Alex memandang Emma dengan sorot mata bersalahnya sambil sesekali membuang pandangannya ke kolam ikan koi. Bibirnya ingin bicara namun tidak dengan hatinya. Kenyataan yang harus diterima Emma akan lebih menyakitkan daripada ia akan terus menerus hidup dengan kegelisahan tanpa penjelasan. Bagaimanapun ia juga bersalah karena justru menghindar saat Emma terombang-ambing dengan kehidupan rumah tangganya.
"Lex? Katakan apapun."
Tangan lembut Emma menyentuh punggung kokoh Alex. Menyadarkan lelaki itu dari kegelisahan. Alex tahu hari dimana Emma akan datang dan meminta kejujuran padanya. Namun sekeras apapun Alex mempersiapkan jawaban yang tepat, tetap saja tak satupun kalimat mampu meluncur di hadapan Emma. Ia tak ingin melihat sahabatnya lebih hancur lagi.
"Kau tahu semuanya, Lex. Jadi kumohon katakan!"
Kali ini mata tajam Emma menusuk tepat di mata cokelat madu Alex. Wanita terpintar di kampus dan paling galak, tidak mudah dibodohi apalagi di permainkan. Namun kali ini Alex justru merasa sebagai salah satu lakon dalam permainan ini.
"Aku tidak bisa. Maaf."
Alih-alih kecewa dengan jawaban Alex, Emma tersenyum getir.

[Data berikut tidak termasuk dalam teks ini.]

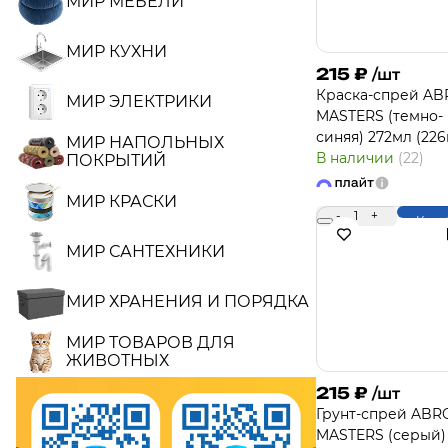
МИР МЕБЕЛИ
МИР КУХНИ
215
₽
/шт
Краска-спрей A
МИР ЭЛЕКТРИКИ
MASTERS (темно-
синяя) 272мл (226
МИР НАПОЛЬНЫХ
В наличии
(22)
ПОКРЫТИЙ
МИР КРАСКИ
-
1
+
Купи
МИР САНТЕХНИКИ
МИР ХРАНЕНИЯ И ПОРЯДКА
МИР ТОВАРОВ ДЛЯ
ЖИВОТНЫХ
215
₽
/шт
Грунт-спрей ABR
MASTERS (серый)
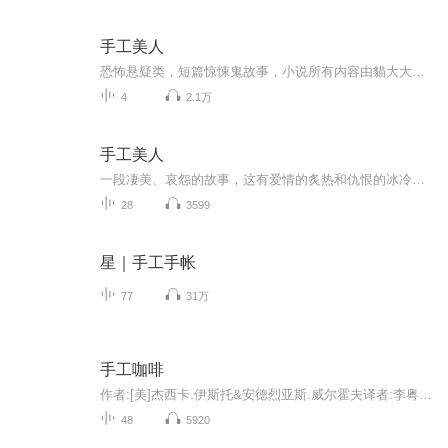
手工美人
恐怖悬疑类，短篇惊悚鬼故事，小说所有内容由貓大大独自录制完成。
4
2.1万
手工美人
一段凄美、哀怨的故事，这有爱情的炙热和仇恨的冰冷。一张婚礼请柬引出一起阵年凶案的回忆。展颜，是个美丽的女子，曾经令他梦牵魂绕令他爱不释手的已经逝去的女孩，意外地成了最要好朋友的妻子？待产的妹妹总是噩运连连，这是为什么？自己新结识的女友又...
28
3599
星｜手工手帐
77
31万
手工咖啡
作者:[美]杰西卡.伊斯托&安德烈亚斯.威尔霍夫译者:李粤梅这是一本全面而系统讲解咖啡冲煮的实用指南。从基础知识、冲煮器具、原产地、购买咖啡、品鉴风味及冲煮方法六个方面，系统讲解了关于咖啡的实用知识。为咖啡入门者和渴望进阶者提供了大量新鲜的实用...
48
5920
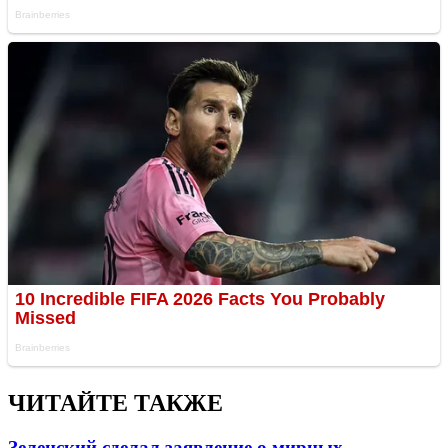
ЧИТАЙТЕ ТАКЖЕ
Зеленский сделал заявление о мирных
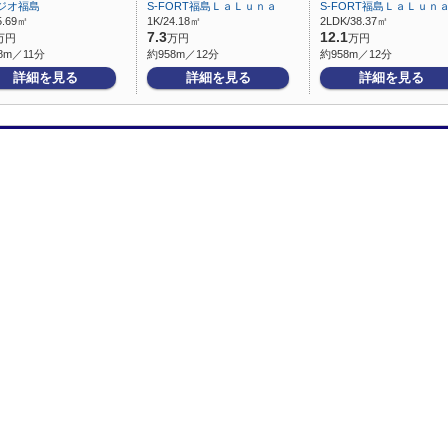
ジオ福島
S-FORT福島ＬａＬｕｎａ
S-FORT福島ＬａＬｕｎ
5.69㎡
1K/24.18㎡
2LDK/38.37㎡
7.3
12.1
万円
万円
万円
8m／11分
約958m／12分
約958m／12分
詳細を見る
詳細を見る
詳細を見る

"Aku tahu kau akan menjawab begitu. Dasar pria kejam. Tak bisakah kau sedikit saja membantuku? Bukan sebagai kakak iparmu, tapi sahabatmu. Kenapa kau selalu melakukan ini padaku?" Barulah air mata Emma menitik yang lama-lama menderas.
"Em..."
"Jangan katakan apapun, bodoh. Aku merasa sangat sendiri sekarang. Kenapa kau tak bisa sedikit saja melihatku bersedih? Kenapa kau selalu ada untukku saat aku bahkan tak pernah tahu kehidupanmu, masalahmu, apalagi?"
"Pacarku."
Emma tertawa pendek di sela tangisnya.
Jika ada satu hal yang sangat di syukuri Emma saat ini adalah nemiliki sahabat sekaligus adik ipar seperti Alex. Alex tak hanya melindunginya, ia tahu semua seluk beluk Emma dan akan bersedih jika Emma bersedih.
"Maafkan aku. Aku telah membawa Marc ke dalam hidupmu."
"Aku mencintainya, Lex. Tak ada yang salah saat ini. Setidaknya sebelum aku menemukan jawaban dari semua masalah ini." Emma menepuk pelan punggung Alex beberapa kali lalu tersenyum.
"Semoga semua berjalan baik, Emma." Emma mengacungkan bukan hanya satu ibu jari, namun dua.
Saat Emma berbalik menjauh meninggalkan Alex, lelaki itu merasa amat sangat bersalah.
***
"Marc, kau yakin tidak mau mampir?" Marc menggeleng menolak ajakan Tom setelah sampai di depan apartemen.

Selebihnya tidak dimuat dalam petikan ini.